Richieste di asilo. Nel “decreto Minniti”, procedure più veloci ma a caro prezzo per famiglie e minori. Al Senato il richiamo di Ai.Bi. sui diritti e la giusta accoglienza

senatoTempi più rapidi per le richieste di asilo, ma a quale prezzo? Il disegno di legge 13, approvato il 17 febbraio, noto come “decreto Minniti”, istituisce misure per accelerare i procedimenti in materia di protezione internazionale, ma non sempre lo fa nel rispetto dei diritti dei migranti e in particolare dei minori. Il punto di vista di Amici dei Bambini in merito è stato espresso, martedì 7 marzo, da Diego Moretti, responsabile della campagna Bambini in Alto Mare, nel corso di un’audizione svoltasi a Roma nell’ufficio di presidenza delle commissioni riunite Affari Costituzionali e Giustizia del Senato.

Tra le varie misure contenute nel ddl, vi è l’istituzione, nei Tribunali ordinari, di sezioni specializzate che si occuperanno della valutazione delle richieste di asilo politico presentate dai migranti che arrivano in Italia. Una novità resa necessaria dal crescente numero di domande di asilo che ha reso insufficienti le Commissioni Territoriali che, fino a oggi, si occupavano di tali casi. Se questa è da considerare una novità positiva apportata dal decreto, molto più discutibile è la decisione di perseguire l’accelerazione dei tempi delle procedure anche attraverso l’eliminazione di uno dei 3 gradi di giudizio previsti, come in generale avviene nella giustizia italiana, per i procedimenti relativi alle richieste di asilo. In caso di rigetto della domanda di asilo o di protezione internazionale, infatti, gli interessati possono presentare ricorso al Tribunale ma, contro la decisione del Tribunale è ammesso solo il ricorso in Cassazione. La cancellazione del secondo grado, infatti, è una scelta che non tutela pienamente il diritto di difesa e che la stessa Associazione Nazionale Magistrati ha definito irragionevole in un proprio comunicato. Soprattutto alla luce del fatto che nel nostro ordinamento processuale il doppio grado di merito è previsto anche per controversie civili di valore molto inferiore rispetto all’accertamento della sussistenza o meno, per il richiedente asilo, di un fondato rischio di persecuzione o di esposizione a torture, trattamenti disumani o eventi bellici in caso di rientro nel suo Paese di origine.  Non sono inoltre garantiti né l’udienza dinanzi ai giudici, né la sospensione della efficacia esecutiva delle decisioni impugnate, cosa tanto più negativa se si considera che l’esecuzione di provvedimenti che dispongono il rimpatrio, in attesa di poter effettivamente condurre le persone all’estero, può tradursi in una permanenza nei centri di accoglienza per il rimpatrio o in un regime di “detenzione”.
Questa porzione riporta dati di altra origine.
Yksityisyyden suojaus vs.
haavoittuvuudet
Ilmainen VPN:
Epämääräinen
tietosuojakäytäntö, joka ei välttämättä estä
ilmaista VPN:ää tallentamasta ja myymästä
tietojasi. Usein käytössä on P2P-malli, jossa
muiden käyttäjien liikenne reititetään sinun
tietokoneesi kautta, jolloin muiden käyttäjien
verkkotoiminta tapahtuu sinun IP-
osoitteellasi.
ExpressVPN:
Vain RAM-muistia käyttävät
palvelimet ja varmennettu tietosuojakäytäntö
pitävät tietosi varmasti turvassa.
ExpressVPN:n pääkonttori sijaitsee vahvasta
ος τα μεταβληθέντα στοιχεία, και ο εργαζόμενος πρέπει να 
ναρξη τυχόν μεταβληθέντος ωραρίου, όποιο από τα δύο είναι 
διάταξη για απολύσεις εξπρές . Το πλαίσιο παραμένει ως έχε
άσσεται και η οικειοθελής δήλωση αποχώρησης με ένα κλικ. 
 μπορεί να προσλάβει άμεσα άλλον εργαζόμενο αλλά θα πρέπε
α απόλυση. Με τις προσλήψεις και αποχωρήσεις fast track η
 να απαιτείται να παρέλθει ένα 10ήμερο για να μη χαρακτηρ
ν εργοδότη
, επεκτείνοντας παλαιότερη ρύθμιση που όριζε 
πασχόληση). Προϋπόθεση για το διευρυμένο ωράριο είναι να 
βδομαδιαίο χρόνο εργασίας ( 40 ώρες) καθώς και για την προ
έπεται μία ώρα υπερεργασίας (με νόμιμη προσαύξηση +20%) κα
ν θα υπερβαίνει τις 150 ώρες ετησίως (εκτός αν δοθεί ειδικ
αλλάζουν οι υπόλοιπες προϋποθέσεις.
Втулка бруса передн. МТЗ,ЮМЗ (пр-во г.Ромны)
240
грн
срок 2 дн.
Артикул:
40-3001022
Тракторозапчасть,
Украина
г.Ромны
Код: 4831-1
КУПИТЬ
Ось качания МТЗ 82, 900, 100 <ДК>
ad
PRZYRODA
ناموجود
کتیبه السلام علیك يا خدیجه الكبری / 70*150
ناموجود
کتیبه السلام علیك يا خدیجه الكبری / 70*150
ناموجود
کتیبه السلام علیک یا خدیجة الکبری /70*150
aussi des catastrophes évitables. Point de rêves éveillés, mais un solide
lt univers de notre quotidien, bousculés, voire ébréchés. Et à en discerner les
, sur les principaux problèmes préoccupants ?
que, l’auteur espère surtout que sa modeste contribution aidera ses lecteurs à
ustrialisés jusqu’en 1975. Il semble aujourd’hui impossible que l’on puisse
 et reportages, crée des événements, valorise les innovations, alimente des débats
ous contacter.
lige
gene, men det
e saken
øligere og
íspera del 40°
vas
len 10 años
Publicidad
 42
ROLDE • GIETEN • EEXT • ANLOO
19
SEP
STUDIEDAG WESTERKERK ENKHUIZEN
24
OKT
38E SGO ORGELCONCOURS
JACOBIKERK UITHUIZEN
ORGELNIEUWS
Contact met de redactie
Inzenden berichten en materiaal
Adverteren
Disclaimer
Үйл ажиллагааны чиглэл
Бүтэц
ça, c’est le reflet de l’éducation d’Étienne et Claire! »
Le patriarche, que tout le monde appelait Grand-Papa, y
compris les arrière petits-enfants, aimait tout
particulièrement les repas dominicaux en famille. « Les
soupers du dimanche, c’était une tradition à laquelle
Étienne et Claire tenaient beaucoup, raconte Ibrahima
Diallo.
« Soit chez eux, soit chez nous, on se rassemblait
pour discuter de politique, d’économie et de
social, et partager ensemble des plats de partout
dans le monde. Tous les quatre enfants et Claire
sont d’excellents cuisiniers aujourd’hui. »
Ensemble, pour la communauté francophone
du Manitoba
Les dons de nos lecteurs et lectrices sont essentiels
Altra novità introdotta dal ddl è quella che non rende più necessario, per chi è chiamato a decidere sulle domande di asilo, ascoltare direttamente il richiedente. Quest’ultimo potrà quindi trovarsi nella situazione di dover semplicemente attendere che il centro di accoglienza nel quale è ospitato riceva, via Pec, l’esito della valutazione della sua domanda. Circostanza che rischia di non fare altro che aumentare la percentuale già preoccupante – intorno al 30-35% – di migranti che fanno perdere le proprie tracce nel periodo durante il quale le istituzioni prendono in esame la loro richiesta di protezione.

Il ddl, inoltre, appare molto generico e non tiene conto delle diverse esigenze che caratterizzano un singolo migrante né prevedono un trattamento diverso per i nuclei familiari in cui siano presenti figli minori. Come ha evidenziato Moretti nel corso dell’audizione, Ai.Bi., in base alla propria esperienza, ha avuto modo di verificare che spesso un marito e una moglie richiedenti asilo, che non sempre riescono a documentare il matrimonio, hanno tempi ed esiti diversi per la valutazione delle rispettive domande. Nonostante costituiscano un unico nucleo famigliare e abbiano pertanto la stessa storia. Con la conseguenza non rara, quindi, che un figlio minore debba patire l’allontanamento di uno dei genitori, a cui il diritto di asilo sia stato negato.

“Per molti aspetti, dunque – commenta Moretti -, il “decreto Minniti” sembra andare nella direzione opposta a quella perseguita da Ai.Bi. con la sua campagna Bambini in Alto Mare. La quale ha, tra i suoi obiettivi, quelli di garantire unità e assistenza adeguata ai nuclei famigliari con minori e di accogliere i minori stessi in strutture idonee, caratterizzate da un ambiente famigliare, nel rispetto di quanto previsto dalla legge 184/1983”.